> Material to process:
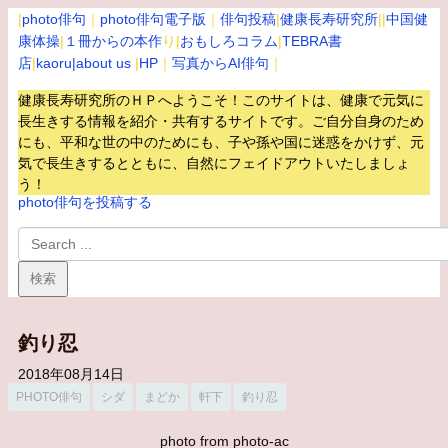
|
photo俳句
｜
photo俳句電子版
｜
俳句投稿
|
健康長寿研究所
||
中国健
康体操
|
１冊からの本作
り|
おもしろコラム
|
TEBRA書
店
|
kaoru
|about us
|
HP
｜
写真からAI俳句
｜
健康長寿研究所のＨＰへようこそ！このサイトは、健康で元気に
長生きする情報を紹介・共有するサイトです。
ご自分自身のため
にも、平和な世の中のためにも、子や孫や国に迷惑をかけず、元
気で長生きするとともに、自然にフェイドアウトいたしましょ
う！
photo俳句を投稿する
釣り忍
2018年08月14日
PHOTO俳句
シダ
まどか
軒下
釣り忍
photo from photo-ac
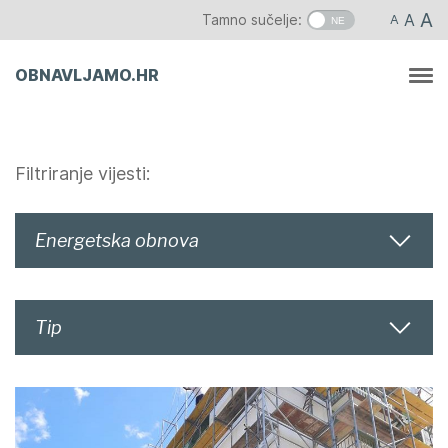
Skip
A
A
Tamno sučelje:
A
to
content
OBNAVLJAMO.HR
Filtriranje vijesti:
Energetska obnova
Tip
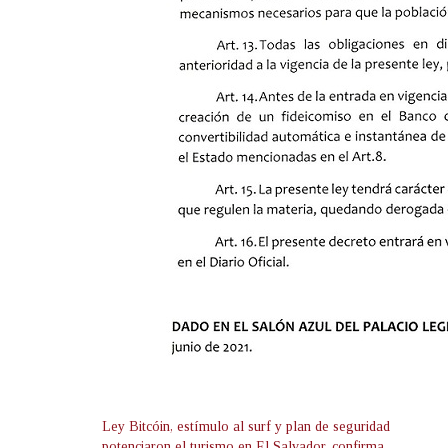
Ley Bitcóin, estímulo al surf y plan de seguridad
potenciaron el turismo en El Salvador, confirma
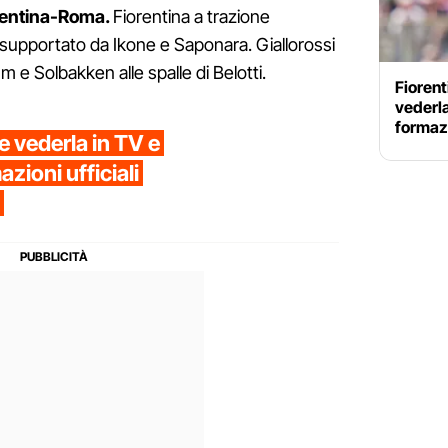
iorentina-Roma.
Fiorentina a trazione
 supportato da Ikone e Saponara. Giallorossi
e Solbakken alle spalle di Belotti.
Fioren
vederla
formazi
 vederla in TV e
zioni ufficiali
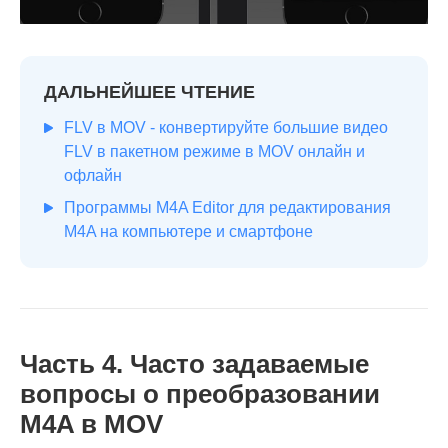
ДАЛЬНЕЙШЕЕ ЧТЕНИЕ
FLV в MOV - конвертируйте большие видео
FLV в пакетном режиме в MOV онлайн и
офлайн
Программы M4A Editor для редактирования
M4A на компьютере и смартфоне
Часть 4. Часто задаваемые
вопросы о преобразовании
M4A в MOV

> Task objective: Update the data by replacing every "M4A" with "WAV" and changing nothing else. Omit the pictures from your answer.

> The answer:
|
photo俳句
｜
photo俳句電子版
｜
俳句投稿
|
健康長寿研究所
||
中国健
康体操
|
１冊からの本作
り|
おもしろコラム
|
TEBRA書
店
|
kaoru
|about us
|
HP
｜
写真からAI俳句
｜
健康長寿研究所のＨＰへようこそ！このサイトは、健康で元気に
長生きする情報を紹介・共有するサイトです。
ご自分自身のため
にも、平和な世の中のためにも、子や孫や国に迷惑をかけず、元
気で長生きするとともに、自然にフェイドアウトいたしましょ
う！
photo俳句を投稿する
釣り忍
2018年08月14日
PHOTO俳句
シダ
まどか
軒下
釣り忍
photo from photo-ac
Skip
A
A
Tamno sučelje:
A
to
content
OBNAVLJAMO.HR
Filtriranje vijesti:
Energetska obnova
Tip
Ley Bitcóin, estímulo al surf y plan de seguridad
potenciaron el turismo en El Salvador, confirma
iorentina-Roma.
Fiorentina a trazione
 supportato da Ikone e Saponara. Giallorossi
e Solbakken alle spalle di Belotti.
Fioren
vederla
formazi
 vederla in TV e
zioni ufficiali
ДАЛЬНЕЙШЕЕ ЧТЕНИЕ
FLV в MOV - конвертируйте большие видео
FLV в пакетном режиме в MOV онлайн и
офлайн
Программы WAV Editor для редактирования
WAV на компьютере и смартфоне
Часть 4. Часто задаваемые
вопросы о преобразовании
WAV в MOV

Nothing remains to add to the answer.